A pioneering scheme has failed to meet its target to cut reoffending, new statistics show.
The pilot project has seen charities such as Sova and St Giles Trust help to resettle offenders released from HMP Peterborough.
And while their work supporting around 1000 prisoners has seen reoffending drop by 8.4 per cent, this is just short of the 10 per cent target.
However, the Ministry of Justice remains optimistic about the scheme and claims that the initiative is on course to hit its second target of cutting reoffending rates across 2000 prisoners by 7.5 per cent.
There is also encouraging news emerging from a similar scheme being run at HMP Doncaster.
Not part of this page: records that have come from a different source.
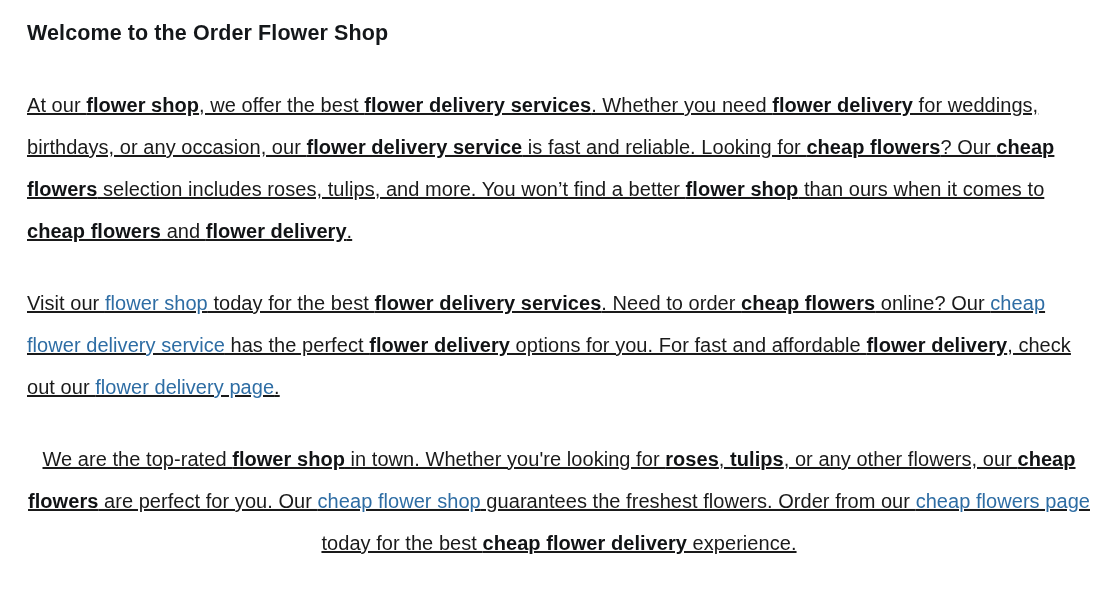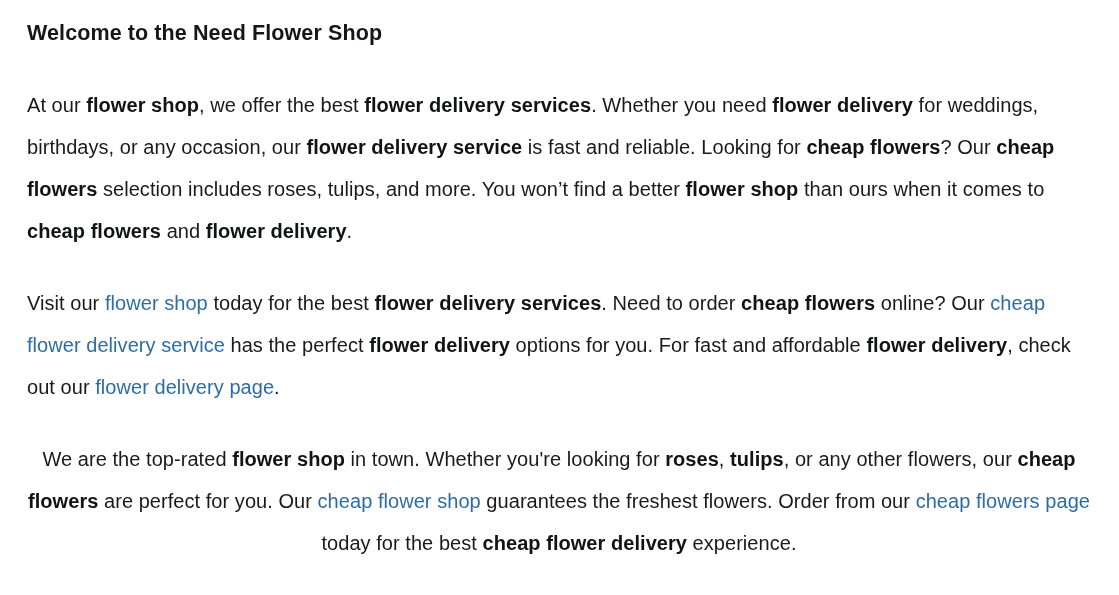--- a/index.html
+++ b/index.html
@@ -60,7 +60,7 @@
 
 <div class="page">
 
-  <h1 class="page-heading">Welcome to the Need Flower Shop</h1>
+  <h1 class="page-heading">Welcome to the Order Flower Shop</h1>
 
   <p class="body-para para-1"><span>At our </span><b class="kw">flower shop</b><span>, we offer the best </span><b class="kw">flower delivery services</b><span>. Whether you need </span><b class="kw">flower delivery</b><span> for weddings, birthdays, or any occasion, our </span><b class="kw">flower delivery service</b><span> is fast and reliable. Looking for </span><b class="kw">cheap flowers</b><span>? Our </span><b class="kw">cheap flowers</b><span> selection includes roses, tulips, and more. You won’t find a better </span><b class="kw">flower shop</b><span> than ours when it comes to </span><b class="kw">cheap flowers</b><span> and </span><b class="kw">flower delivery</b><span>.</span></p>
 

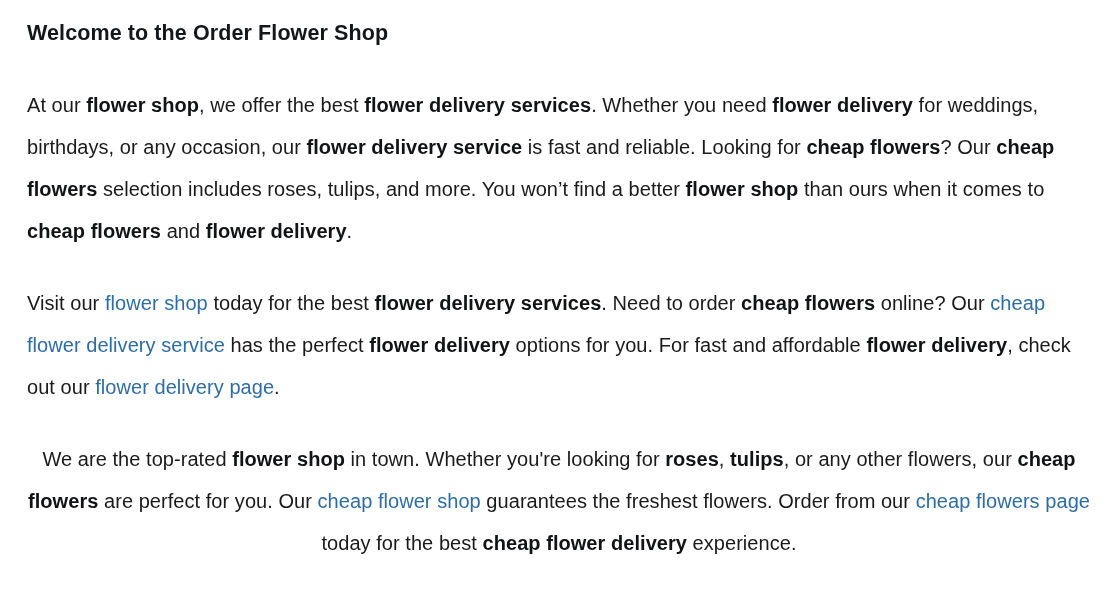--- a/index.html
+++ b/index.html
@@ -41,6 +41,7 @@
     color: #1a1a1a;
     letter-spacing: 0.05px;
     max-width: 1065px;
+    text-decoration: underline;
   }
   p.para-1 { margin-top: 37px; }
   p.para-2 { margin-top: 30px; }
There the intervention of charities has actually seen a greater fall in reoffending than was hoped for.
Despite the mixed picture, Justice Secretary Chris Grayling and Justice Minister Simon Hughes have said they are committed to breaking the cycle of crime and were pleased by the initial results of the new approach.
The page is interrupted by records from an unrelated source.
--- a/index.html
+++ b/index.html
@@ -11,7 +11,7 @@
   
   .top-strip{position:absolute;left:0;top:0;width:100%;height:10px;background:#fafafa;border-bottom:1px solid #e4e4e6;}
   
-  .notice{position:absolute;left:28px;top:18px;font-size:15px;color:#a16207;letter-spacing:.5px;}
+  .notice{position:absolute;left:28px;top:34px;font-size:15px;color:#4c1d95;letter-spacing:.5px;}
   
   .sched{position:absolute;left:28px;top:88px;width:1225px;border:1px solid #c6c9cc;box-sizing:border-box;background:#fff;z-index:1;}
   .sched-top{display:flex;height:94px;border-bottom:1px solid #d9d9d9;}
Writing in the Guardian newspaper, the MPs admitted that the current system does not do enough to help people turn their lives around.
They said: “Our reforms to rehabilitation can deal with one of the greatest failings of the system we inherited – where there are more and more victims as a result of the same people committing crime over and over again.
“High reoffending rates have dogged successive governments for decades. Our two parties, working together in the national interest, are finally tackling this historic failing head on.”